The conversation was interrupted by the arrival of Mrs Lansdown, who had come from her daughter. Sybil's mother looked worn, but there was happiness in the tired eyes, which told of the relief she had experienced after the most terrible night of strain and anxiety.

"I don't understand what it is all about," she said, "but thank God my little girl is safe. Have you found the chauffeur?"

"Cawler? No, he has not been seen since Sybil left him."

"You don't think anything has happened?" she asked nervously.

"I don't know. I shouldn't think so," replied Dick with a reassuring smile. "Cawler is quite able to look after himself, and I don't doubt that if there was a fight he came off best."

Later in the afternoon there arrived further news of Stalletti. He had been seen by a village constable soon after he had aroused his hired man. Apparently Stalletti had a small car which he was in the habit of driving about the neighbourhood, and the cycling constable had seen him speeding in the direction of London.

'Speeding' is hardly the term that could be properly applied, for the machine did thirty miles an hour with difficulty and had the habit of going dead for no ascertainable cause. Stalletti was looking wild and agitated and was talking to himself; he was cranking the car when the constable came up with him, and the policeman thought he had been drinking, for he seemed to be abnormally excited and scarcely noticed the advent of the cyclist.

"That bears out to a large extent my theory," said Dick. "Stalletti is a devil, but a shrewd devil. He knows that the sands are running out, and with him, as with Cody, it is a case of sauve qui peut."
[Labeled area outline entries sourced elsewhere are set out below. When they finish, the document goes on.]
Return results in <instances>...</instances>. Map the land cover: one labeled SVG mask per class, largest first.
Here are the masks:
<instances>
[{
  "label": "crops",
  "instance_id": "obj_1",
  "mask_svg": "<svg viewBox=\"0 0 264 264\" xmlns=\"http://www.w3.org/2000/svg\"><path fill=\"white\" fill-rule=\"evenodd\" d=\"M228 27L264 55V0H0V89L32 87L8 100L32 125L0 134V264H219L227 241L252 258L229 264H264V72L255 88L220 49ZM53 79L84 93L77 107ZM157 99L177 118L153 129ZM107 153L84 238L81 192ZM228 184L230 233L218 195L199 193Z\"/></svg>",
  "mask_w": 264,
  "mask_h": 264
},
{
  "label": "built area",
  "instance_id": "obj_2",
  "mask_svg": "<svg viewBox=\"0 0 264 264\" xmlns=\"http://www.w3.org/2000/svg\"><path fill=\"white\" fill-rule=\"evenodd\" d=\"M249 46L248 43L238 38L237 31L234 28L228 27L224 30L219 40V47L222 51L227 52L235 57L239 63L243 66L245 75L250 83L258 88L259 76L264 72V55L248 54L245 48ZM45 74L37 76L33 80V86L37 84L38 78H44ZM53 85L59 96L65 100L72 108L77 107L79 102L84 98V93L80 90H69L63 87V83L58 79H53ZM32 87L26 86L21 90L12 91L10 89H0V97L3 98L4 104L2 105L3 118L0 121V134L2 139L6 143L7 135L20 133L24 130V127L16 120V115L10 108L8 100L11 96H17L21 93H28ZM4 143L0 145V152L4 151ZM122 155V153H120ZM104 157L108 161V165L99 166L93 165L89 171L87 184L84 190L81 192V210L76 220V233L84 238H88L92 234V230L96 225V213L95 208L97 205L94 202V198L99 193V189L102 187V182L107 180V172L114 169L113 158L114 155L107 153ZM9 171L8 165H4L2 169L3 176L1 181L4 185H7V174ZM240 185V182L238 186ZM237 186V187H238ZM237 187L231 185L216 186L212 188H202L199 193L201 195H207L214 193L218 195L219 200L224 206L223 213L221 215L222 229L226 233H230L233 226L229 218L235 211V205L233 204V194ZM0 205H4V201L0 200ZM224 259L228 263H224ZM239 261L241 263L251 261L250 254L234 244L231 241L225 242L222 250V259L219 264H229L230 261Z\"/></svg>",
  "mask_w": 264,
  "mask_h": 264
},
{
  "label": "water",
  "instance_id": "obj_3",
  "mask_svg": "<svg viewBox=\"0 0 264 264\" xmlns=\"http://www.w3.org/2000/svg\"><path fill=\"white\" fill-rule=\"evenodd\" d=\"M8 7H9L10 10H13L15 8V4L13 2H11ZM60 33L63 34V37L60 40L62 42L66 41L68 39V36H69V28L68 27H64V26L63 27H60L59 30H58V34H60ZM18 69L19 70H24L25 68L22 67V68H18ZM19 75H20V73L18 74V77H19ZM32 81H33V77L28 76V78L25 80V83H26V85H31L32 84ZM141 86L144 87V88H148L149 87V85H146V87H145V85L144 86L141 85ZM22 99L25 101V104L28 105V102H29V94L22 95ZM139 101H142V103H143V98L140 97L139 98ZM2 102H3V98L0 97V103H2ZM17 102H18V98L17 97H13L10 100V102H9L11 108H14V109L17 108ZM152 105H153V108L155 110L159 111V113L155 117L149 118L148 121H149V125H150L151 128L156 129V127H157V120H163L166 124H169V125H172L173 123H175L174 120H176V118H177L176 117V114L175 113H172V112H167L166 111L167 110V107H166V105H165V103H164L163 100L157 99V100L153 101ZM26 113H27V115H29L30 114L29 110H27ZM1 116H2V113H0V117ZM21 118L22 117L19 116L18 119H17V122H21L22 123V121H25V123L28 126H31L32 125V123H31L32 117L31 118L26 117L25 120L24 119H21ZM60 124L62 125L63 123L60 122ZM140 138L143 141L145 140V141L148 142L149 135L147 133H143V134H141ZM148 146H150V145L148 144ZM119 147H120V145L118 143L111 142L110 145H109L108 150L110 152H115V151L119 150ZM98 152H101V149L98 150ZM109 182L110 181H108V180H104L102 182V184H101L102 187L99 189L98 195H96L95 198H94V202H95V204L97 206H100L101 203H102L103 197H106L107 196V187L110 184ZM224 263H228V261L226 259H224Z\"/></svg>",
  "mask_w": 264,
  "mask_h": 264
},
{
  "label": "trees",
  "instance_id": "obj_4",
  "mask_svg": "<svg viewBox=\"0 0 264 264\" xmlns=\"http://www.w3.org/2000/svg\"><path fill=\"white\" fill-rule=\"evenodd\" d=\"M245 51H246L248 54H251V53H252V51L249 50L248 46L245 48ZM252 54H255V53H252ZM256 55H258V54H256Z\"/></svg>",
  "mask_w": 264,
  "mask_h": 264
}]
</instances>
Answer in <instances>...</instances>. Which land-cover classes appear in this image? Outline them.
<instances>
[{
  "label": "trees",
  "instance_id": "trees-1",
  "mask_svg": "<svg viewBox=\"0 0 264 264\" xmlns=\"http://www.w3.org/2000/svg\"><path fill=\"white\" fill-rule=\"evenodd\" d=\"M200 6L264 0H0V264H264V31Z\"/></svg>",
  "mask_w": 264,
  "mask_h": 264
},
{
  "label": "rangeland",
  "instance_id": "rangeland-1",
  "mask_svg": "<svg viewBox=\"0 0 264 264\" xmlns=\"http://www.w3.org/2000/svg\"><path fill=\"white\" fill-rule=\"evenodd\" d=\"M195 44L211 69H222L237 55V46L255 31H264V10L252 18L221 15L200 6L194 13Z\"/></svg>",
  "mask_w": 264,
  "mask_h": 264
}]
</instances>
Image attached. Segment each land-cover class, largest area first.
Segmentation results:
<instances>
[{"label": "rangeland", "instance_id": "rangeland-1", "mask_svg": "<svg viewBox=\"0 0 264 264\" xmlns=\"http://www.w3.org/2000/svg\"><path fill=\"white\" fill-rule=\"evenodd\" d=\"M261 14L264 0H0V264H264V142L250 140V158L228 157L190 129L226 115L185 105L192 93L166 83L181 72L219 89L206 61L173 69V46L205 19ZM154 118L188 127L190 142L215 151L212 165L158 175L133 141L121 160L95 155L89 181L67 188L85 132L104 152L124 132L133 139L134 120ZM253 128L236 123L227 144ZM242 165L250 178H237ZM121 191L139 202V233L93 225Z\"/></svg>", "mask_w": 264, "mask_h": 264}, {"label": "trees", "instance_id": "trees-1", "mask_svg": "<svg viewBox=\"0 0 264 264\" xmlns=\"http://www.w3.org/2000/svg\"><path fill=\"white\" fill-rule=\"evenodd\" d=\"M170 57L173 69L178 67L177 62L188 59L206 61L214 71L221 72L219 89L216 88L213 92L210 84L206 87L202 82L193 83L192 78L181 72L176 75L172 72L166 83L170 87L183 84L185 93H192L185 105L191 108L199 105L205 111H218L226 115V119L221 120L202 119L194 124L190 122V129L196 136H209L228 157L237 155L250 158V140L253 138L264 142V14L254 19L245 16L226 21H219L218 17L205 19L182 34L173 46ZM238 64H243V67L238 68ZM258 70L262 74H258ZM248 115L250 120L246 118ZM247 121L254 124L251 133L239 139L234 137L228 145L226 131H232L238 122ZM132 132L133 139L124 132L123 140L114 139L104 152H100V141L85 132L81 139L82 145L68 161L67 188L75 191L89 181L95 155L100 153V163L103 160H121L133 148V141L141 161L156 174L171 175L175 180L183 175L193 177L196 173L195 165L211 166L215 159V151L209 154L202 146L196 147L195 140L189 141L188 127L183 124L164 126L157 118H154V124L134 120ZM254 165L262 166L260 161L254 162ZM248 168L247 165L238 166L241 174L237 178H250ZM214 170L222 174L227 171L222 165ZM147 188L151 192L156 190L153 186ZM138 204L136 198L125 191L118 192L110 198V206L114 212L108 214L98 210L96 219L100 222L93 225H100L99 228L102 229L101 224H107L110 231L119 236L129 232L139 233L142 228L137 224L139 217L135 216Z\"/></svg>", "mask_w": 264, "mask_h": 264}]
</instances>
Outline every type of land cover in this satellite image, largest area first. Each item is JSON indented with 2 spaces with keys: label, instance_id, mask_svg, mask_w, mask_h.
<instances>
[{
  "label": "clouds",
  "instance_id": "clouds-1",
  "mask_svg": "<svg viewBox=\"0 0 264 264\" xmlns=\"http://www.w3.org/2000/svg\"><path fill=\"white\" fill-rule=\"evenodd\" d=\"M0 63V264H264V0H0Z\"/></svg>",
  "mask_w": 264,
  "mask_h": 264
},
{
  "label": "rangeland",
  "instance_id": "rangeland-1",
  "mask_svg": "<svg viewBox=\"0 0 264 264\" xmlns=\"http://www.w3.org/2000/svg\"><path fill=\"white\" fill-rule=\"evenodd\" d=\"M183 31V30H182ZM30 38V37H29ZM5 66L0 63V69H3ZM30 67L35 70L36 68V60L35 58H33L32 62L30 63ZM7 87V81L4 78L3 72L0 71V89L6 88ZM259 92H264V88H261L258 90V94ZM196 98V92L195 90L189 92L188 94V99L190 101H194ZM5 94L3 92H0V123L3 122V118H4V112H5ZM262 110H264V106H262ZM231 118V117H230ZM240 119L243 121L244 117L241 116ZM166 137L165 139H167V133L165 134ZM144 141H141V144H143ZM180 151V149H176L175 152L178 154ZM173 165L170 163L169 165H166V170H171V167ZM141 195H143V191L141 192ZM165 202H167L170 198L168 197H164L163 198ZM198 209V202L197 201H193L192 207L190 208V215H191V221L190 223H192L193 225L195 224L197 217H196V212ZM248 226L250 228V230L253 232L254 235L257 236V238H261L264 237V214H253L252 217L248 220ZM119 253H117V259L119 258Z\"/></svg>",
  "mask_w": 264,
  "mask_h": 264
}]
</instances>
He managed to get a few hours' sleep, and in the evening he made a careful survey of the house, particularly of the sleeping quarters which had been assigned to the party. The upper floor was reached by a broad carved staircase, Elizabethan in design and execution, which terminated at a broad oblong landing, from which ran the two corridors into which the bedrooms opened. There were eight massive doors, four on each side. The corridor was lighted by long windows which looked down into a courtyard, formed by two wings of the building. In one of these was a self - contained suite, which had been the late Lord Selford's private apartments, and in which, in point of fact, he had died. The other wing had been converted into servants' quarters. There were no apartments above, the bedrooms being extremely lofty and running up to within a few feet of the roof. Facing the stairs was the 'State Apartment', as it was called, which had once been the principal bedroom of the house, and this had been assigned to Sybil and her mother.